**ASSIGNMENT**
Beneath this instruction is a listing. Transcribe from it only the stretch from the line with "left wrist: (146, 391)" through the line with "right shoulder: (131, 273)", both end lines included, exactly as written.

********

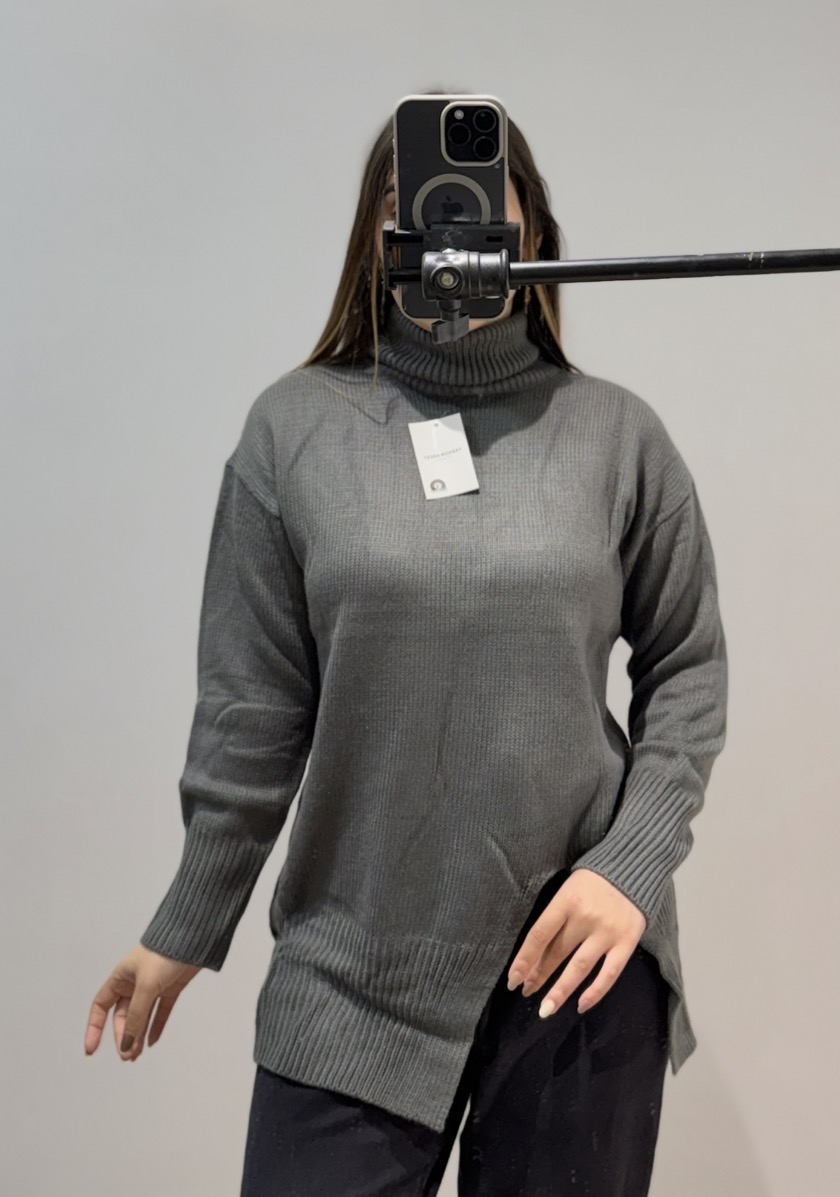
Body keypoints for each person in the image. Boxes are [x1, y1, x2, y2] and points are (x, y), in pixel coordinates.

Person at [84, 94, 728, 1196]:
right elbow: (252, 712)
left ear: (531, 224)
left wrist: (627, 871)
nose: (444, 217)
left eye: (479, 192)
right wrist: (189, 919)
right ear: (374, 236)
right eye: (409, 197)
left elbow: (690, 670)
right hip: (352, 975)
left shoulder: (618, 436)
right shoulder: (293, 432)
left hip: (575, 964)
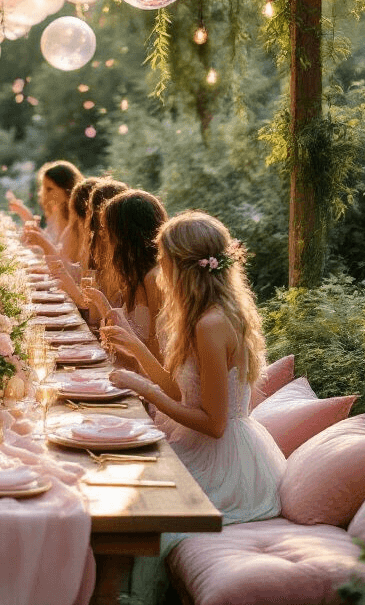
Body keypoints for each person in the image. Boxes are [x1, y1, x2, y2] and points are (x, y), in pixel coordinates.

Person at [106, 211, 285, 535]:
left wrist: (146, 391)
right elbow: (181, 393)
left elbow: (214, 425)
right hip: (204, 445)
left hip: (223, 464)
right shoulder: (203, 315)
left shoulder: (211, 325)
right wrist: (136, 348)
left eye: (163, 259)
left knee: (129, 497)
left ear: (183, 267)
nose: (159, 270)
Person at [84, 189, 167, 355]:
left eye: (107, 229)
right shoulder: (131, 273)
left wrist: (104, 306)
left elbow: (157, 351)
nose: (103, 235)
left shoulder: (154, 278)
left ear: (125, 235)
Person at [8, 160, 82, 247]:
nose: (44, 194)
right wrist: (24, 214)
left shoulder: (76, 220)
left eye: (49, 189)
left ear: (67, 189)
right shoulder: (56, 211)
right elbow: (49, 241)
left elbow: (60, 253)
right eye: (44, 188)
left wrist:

********

**RESPONSE TO THIS EXERCISE**
left wrist: (146, 391)
right elbow: (181, 393)
left elbow: (214, 425)
right hip: (204, 445)
left hip: (223, 464)
right shoulder: (203, 315)
left shoulder: (211, 325)
right wrist: (136, 348)
left eye: (163, 259)
left knee: (129, 497)
left ear: (183, 267)
nose: (159, 270)
Person at [84, 189, 167, 355]:
left eye: (107, 229)
right shoulder: (131, 273)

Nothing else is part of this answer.